An elderly Germany couple thought the Uwe had a “Bundeswehr tone” to his talk. Another German said that he was definitely “Analfixiert” (anal-fixed according to Freud’s theory, wherein he speaks about people being ‘fixed’ in the oral, anal and oedipal phases of human development). But Uwe was very self-conscious and he went on candidly comparing humans with molluscs. The children and grown-ups had a good time.

By the time we’d reached the outer periphery of the Watt, the tide started coming in. And it got difficult to pull out the gum-boots out of the Schlack (dark, sticky, muddy water). It was a moment when I thought it would perhaps be better to leave my gum-boots behind. But I somehow managed to walk on. The Wattwanderung along the shores of the Isle of Langeoog was interesting and strenuous and we learned quite a lot about the wildlife and acquatic animas on the shores of the North Sea Wattenmeer.

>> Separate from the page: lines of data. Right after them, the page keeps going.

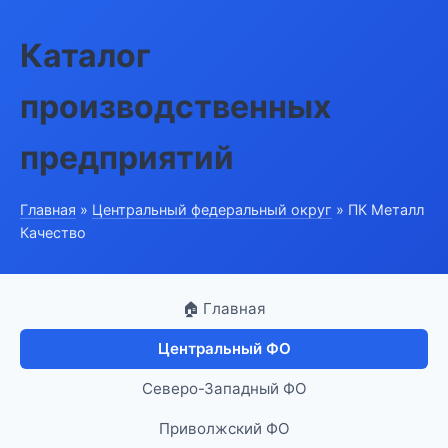
Каталог
производственных
предприятий
Главная
»
Центральный федеральный округ
» ПК Металл
Качество
🏠 Главная
Центральный ФО
Северо-Западный ФО
Приволжский ФО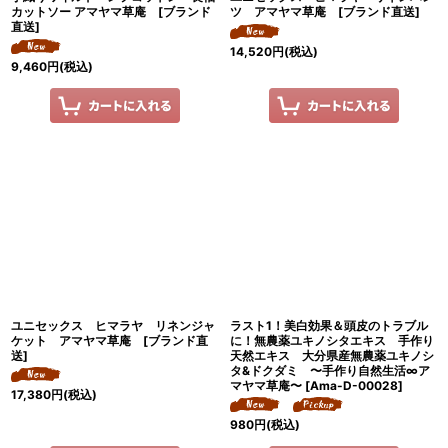
カットソー アマヤマ草庵 [ブランド
ツ アマヤマ草庵 [ブランド直送]
直送]
14,520
円
(税込)
9,460
円
(税込)
ユニセックス ヒマラヤ リネンジャ
ラスト1！美白効果＆頭皮のトラブル
ケット アマヤマ草庵 [ブランド直
に！無農薬ユキノシタエキス 手作り
送]
天然エキス 大分県産無農薬ユキノシ
タ&ドクダミ 〜手作り自然生活∞ア
マヤマ草庵〜
[
Ama-D-00028
]
17,380
円
(税込)
980
円
(税込)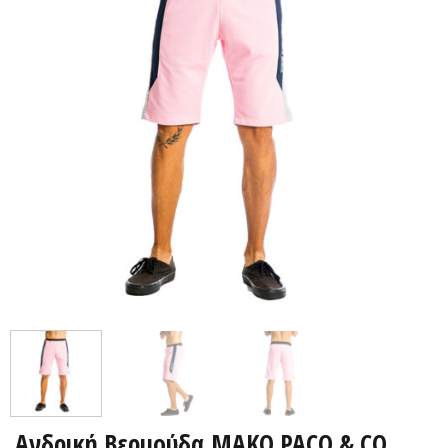
Ανδρική Βερμούδα ΜΑΚΟ PACO & CO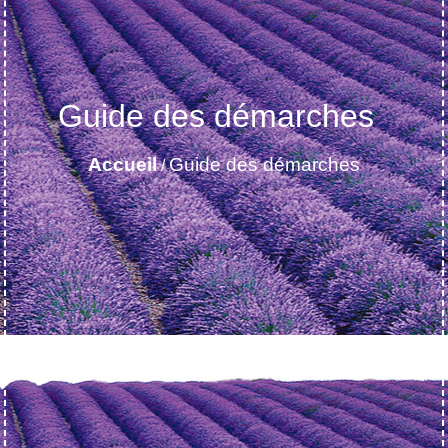
Guide des démarches
Accueil
Guide des démarches
/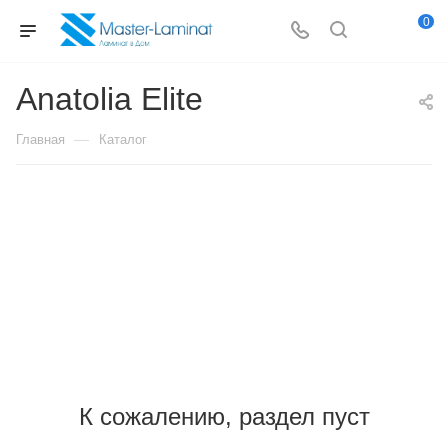
0
Anatolia Elite
—
Главная
Каталог
К сожалению, раздел пуст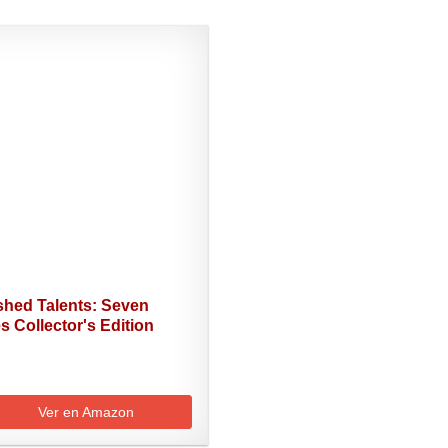
shed Talents: Seven
 Collector's Edition
Ver en Amazon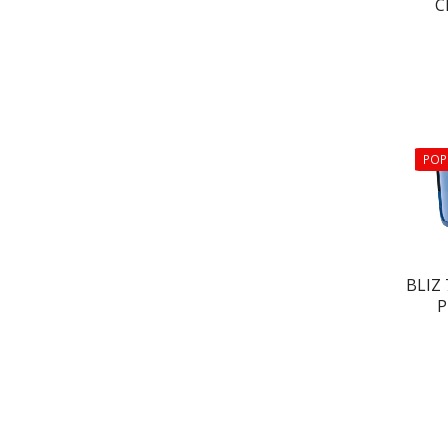
C
POP
BLIZ
P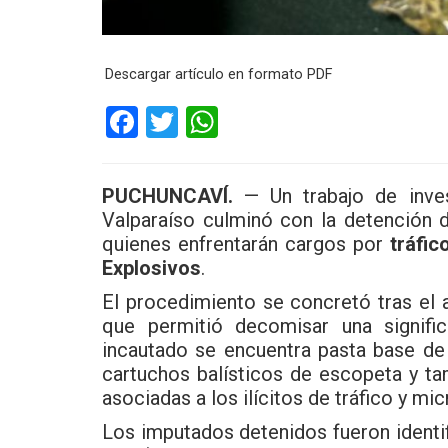
Descargar artículo en formato PDF
F
T
W
a
wi
h
ce
tt
at
PUCHUNCAVÍ.
— Un trabajo de inves
b
er
s
Valparaíso culminó con la detención
o
A
quienes enfrentarán cargos por
tráfic
Explosivos
.
o
p
El procedimiento se concretó tras el 
k
p
que permitió decomisar una significa
incautado se encuentra pasta base de 
cartuchos balísticos de escopeta y ta
asociadas a los ilícitos de tráfico y mic
Los imputados detenidos fueron iden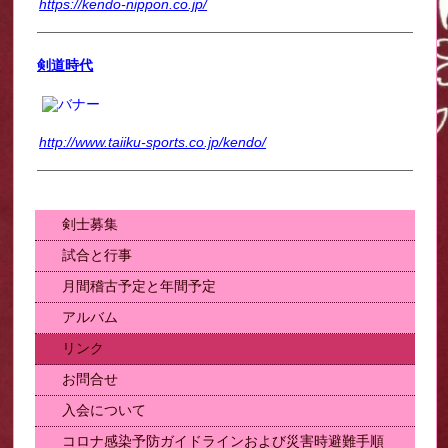
https://kendo-nippon.co.jp/
剣道時代
http://www.taiiku-sports.co.jp/kendo/
剣士募集
試合と行事
月間稽古予定と年間予定
アルバム
リンク
お問合せ
入会について
コロナ感染予防ガイドラインおよび災害時避難手順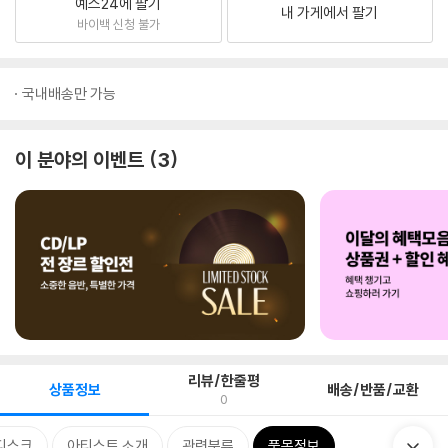
예스24에 팔기
내 가게에서 팔기
바이백 신청 불가
국내배송만 가능
이 분야의 이벤트
3
리뷰/한줄평
상품정보
배송/반품/교환
0
디스크
아티스트 소개
관련분류
품목정보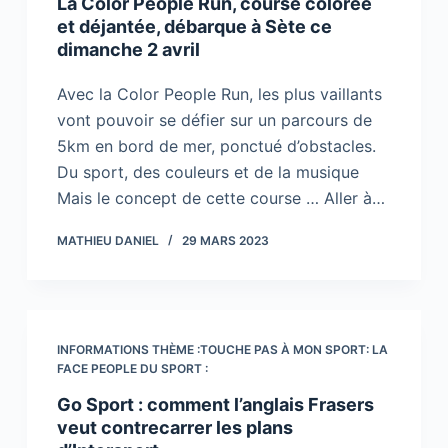
La Color People Run, course colorée
et déjantée, débarque à Sète ce
dimanche 2 avril
Avec la Color People Run, les plus vaillants
vont pouvoir se défier sur un parcours de
5km en bord de mer, ponctué d’obstacles.
Du sport, des couleurs et de la musique
Mais le concept de cette course … Aller à…
MATHIEU DANIEL
29 MARS 2023
INFORMATIONS THÈME :TOUCHE PAS À MON SPORT: LA
FACE PEOPLE DU SPORT :
Go Sport : comment l’anglais Frasers
veut contrecarrer les plans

Another day it was a chilly, and we could feel the gusts of wind blowing to the island from the North Sea. Although we had our pullovers, jackets and gum-boots on, as we trudged along between the beach and the waves, busy gathering sea-shells, a woman in the autumn of her life, wearing a one-piece bathing suit in anthroposophical orange pastell colours, walked to the sea and began swimming in the cold, wind-swept water. Brr! She was very courageous, disciplined and trimmed for a hard life, I thought.

Downtown Langeoog reminded me of a sea-town in Britain with those neat brick-houses and white-painted doors and windows, cobble-stoned streets and sea-man’s kitsch on the windows. I couldn’t help it, I had to buy some of it: cards, Langeoogs water-tower in miniature with two sea-gulls and a red-white painted trawler, complete with fishing nets on two sides.